Dans Le Temps des prodiges, un intellectuel renommé, écrivain réputé, ami de Stefan Zweig, devient soudain la cible d'une campagne de calomnies dans la presse - qui dénonce « l'oeuvre putride et malfaisante » de ce « parasite s'abreuvant du sang de la saine Autriche » - alors même qu'il consacre ses énergies à extirper de son oeuvre, de son esprit, tout ce qui pourrait s'y trouver encore de juif, d'étranger, et à tel point que la source de son inspiration s'en trouve tarie. Blessé par ces attaques, il se heurte à tout ce qui est juif autour de lui - ses proches, sa femme, son fils même, et surtout ces Juifs hassidiques qui affluent, avec leur langue bizarre, leurs traditions encombrantes, et qui, naturellement, sont les responsables de cette haine que rien, sinon, ne saurait expliquer...

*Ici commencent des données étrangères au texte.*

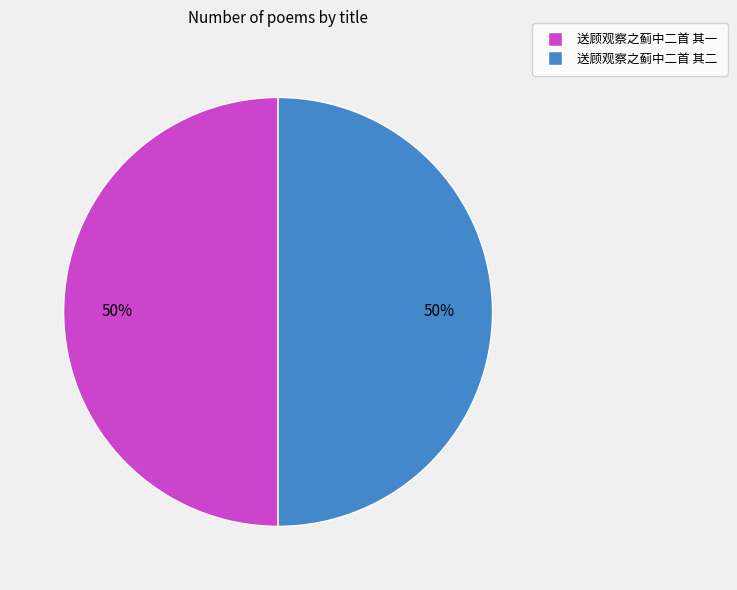

What is the ratio of the value at 送顾观察之蓟中二首 其二 to the value at 送顾观察之蓟中二首 其一?

1.0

Parallèlement au drame de l'intellectuel assimilé, l'enfant et sa mère subissent, au fil de leur vie quotidienne, d'imperceptibles avilissements, détails symboliques de ce qui les attend plus tard (la déportation).

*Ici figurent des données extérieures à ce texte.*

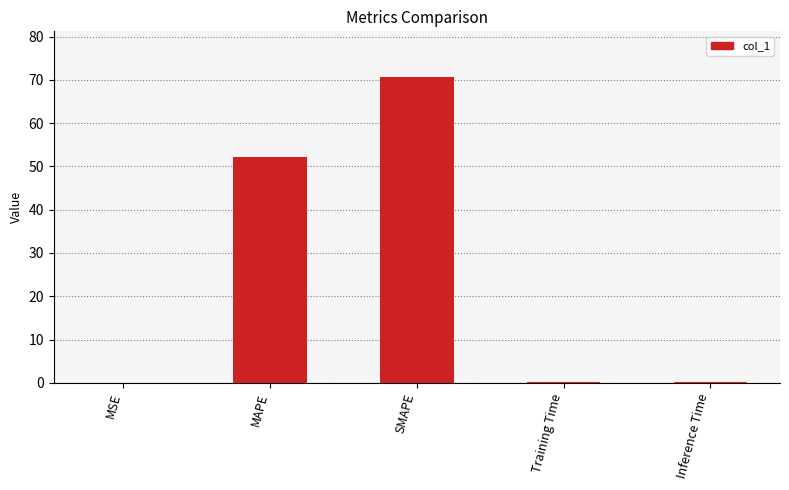

At which label is the value closest to 35?

MAPE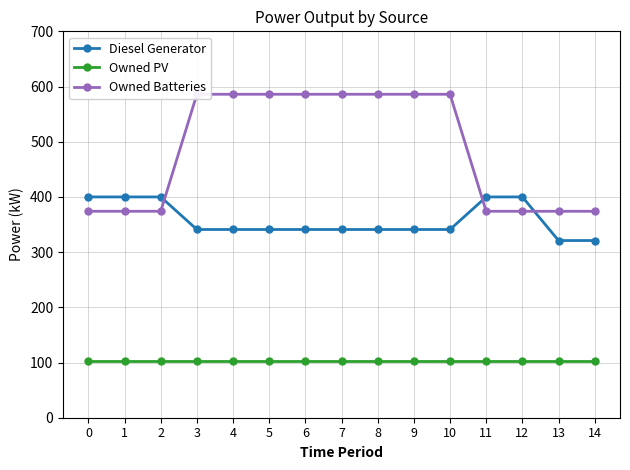

What is the difference between the second highest and second lowest values in the Diesel Generator series?

79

Aharon Appelfeld impose l'évocation du nazisme et de ses horreurs à travers une extraordinaire sobriété de récit. Nous assistons ainsi, via le regard d'un jeune garçon, à la lente régression d'une société vers l'état de nature. Mais Appelfeld fait l'économie du spectaculaire, et c'est uniquement le quotidien et ses infimes lézardes qu'il nous présente - agrandies par l'ombre projetée de ce que nous connaissons de l'Histoire.